4. Reinforcement Learning Data Pipeline¶

The Reinforcement Learning (RL) algorithm uses a separate, more complex data pipeline. - Input: The same processed data from the loader. - Process: It builds a knowledge graph by extracting entities (users, items, genres) and relations (watched, belongs_to). - Output & Cache: The processed graph, embeddings, and labels are cached as .pkl files in the qpera/rl_tmp/<DatasetName>/ directory. This cache is separate from the main dataset cache.

5. Adding a New Dataset¶

To integrate a new dataset into the project, follow these steps:

Create a Loader Class: In qpera/datasets_loader.py, create a new class that inherits from BaseDatasetLoader.
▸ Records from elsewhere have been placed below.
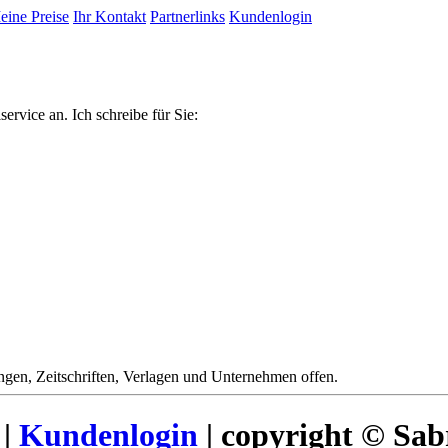
eine Preise
Ihr Kontakt
Partnerlinks
Kundenlogin
ervice an. Ich schreibe für Sie:
ungen, Zeitschriften, Verlagen und Unternehmen offen.
|
Kundenlogin
| copyright © Sab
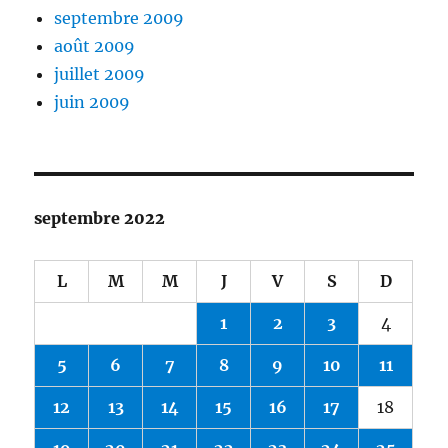
septembre 2009
août 2009
juillet 2009
juin 2009
septembre 2022
L
M
M
J
V
S
D
1
2
3
4
5
6
7
8
9
10
11
12
13
14
15
16
17
18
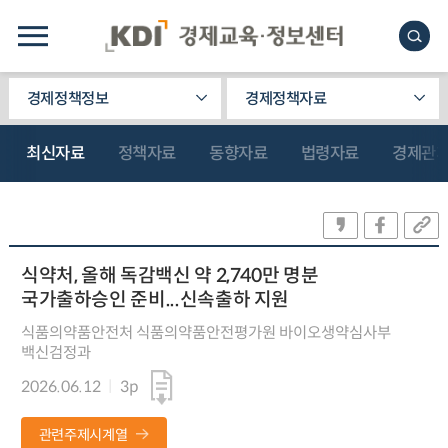
경제정책정보
경제정책자료
최신자료
정책자료
동향자료
법령자료
경제관
식약처, 올해 독감백신 약 2,740만 명분
국가출하승인 준비...신속출하 지원
식품의약품안전처 식품의약품안전평가원 바이오생약심사부
백신검정과
2026.06.12
3p
관련주제시계열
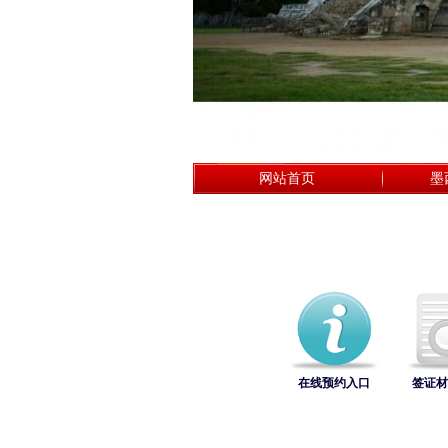
网站首页
墨
在线预约入口
签证材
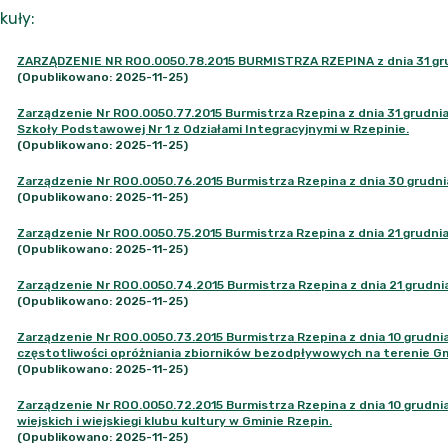
kuły
:
ZARZĄDZENIE NR ROO.0050.78.2015 BURMISTRZA RZEPINA z dnia 31 grud
(Opublikowano: 2025-11-25)
Zarządzenie Nr ROO.0050.77.2015 Burmistrza Rzepina z dnia 31 grudni
Szkoły Podstawowej Nr 1 z Odziałami Integracyjnymi w Rzepinie.
(Opublikowano: 2025-11-25)
Zarządzenie Nr ROO.0050.76.2015 Burmistrza Rzepina z dnia 30 grudni
(Opublikowano: 2025-11-25)
Zarządzenie Nr ROO.0050.75.2015 Burmistrza Rzepina z dnia 21 grudnia
(Opublikowano: 2025-11-25)
Zarządzenie Nr ROO.0050.74.2015 Burmistrza Rzepina z dnia 21 grudni
(Opublikowano: 2025-11-25)
Zarządzenie Nr ROO.0050.73.2015 Burmistrza Rzepina z dnia 10 grudnia 
częstotliwości opróżniania zbiorników bezodpływowych na terenie Gm
(Opublikowano: 2025-11-25)
Zarządzenie Nr ROO.0050.72.2015 Burmistrza Rzepina z dnia 10 grudnia 
wiejskich i wiejskiegi klubu kultury w Gminie Rzepin.
(Opublikowano: 2025-11-25)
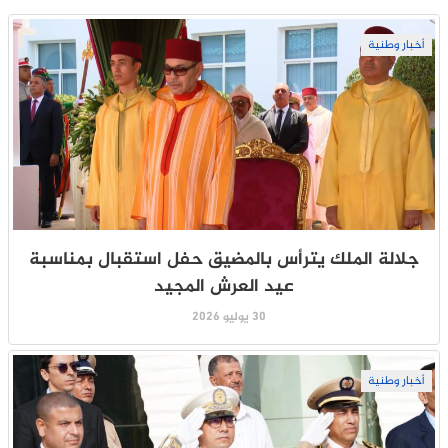
أخبار وطنية
جلالة الملك يترأس بالمضيق حفل استقبال بمناسبة
عيد العرش المجيد
30 يوليو 2026
أخبار وطنية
Implement the _check_local_files_exist and merge_datasets methods to handle your specific files and processing logic.
Register the Loader: Add your new class to the dataset_loaders dictionary inside the loader function.
Add Downloader Support (Optional): In qpera/datasets_downloader.py, add your dataset's information to the DATASET_CONFIG dictionary to enable automatic downloads with make check-datasets.
Add RL Support (Optional): If the dataset should be used with the RL algorithm, update the path dictionaries (DATASET_DIR, TMP_DIR, LABELS) in qpera/rl_utils.py.

6. Troubleshooting¶

FileNotFoundError: Ensure you have run make check-datasets to download all raw data.
Kaggle API 401 Unauthorized: Verify your ~/.kaggle/kaggle.json file is correctly placed and has the right permissions (chmod 600).
RL Pipeline Errors: If you encounter issues with the RL pipeline, try clearing its specific cache by deleting the qpera/rl_tmp/<DatasetName> directory and re-running the experiment.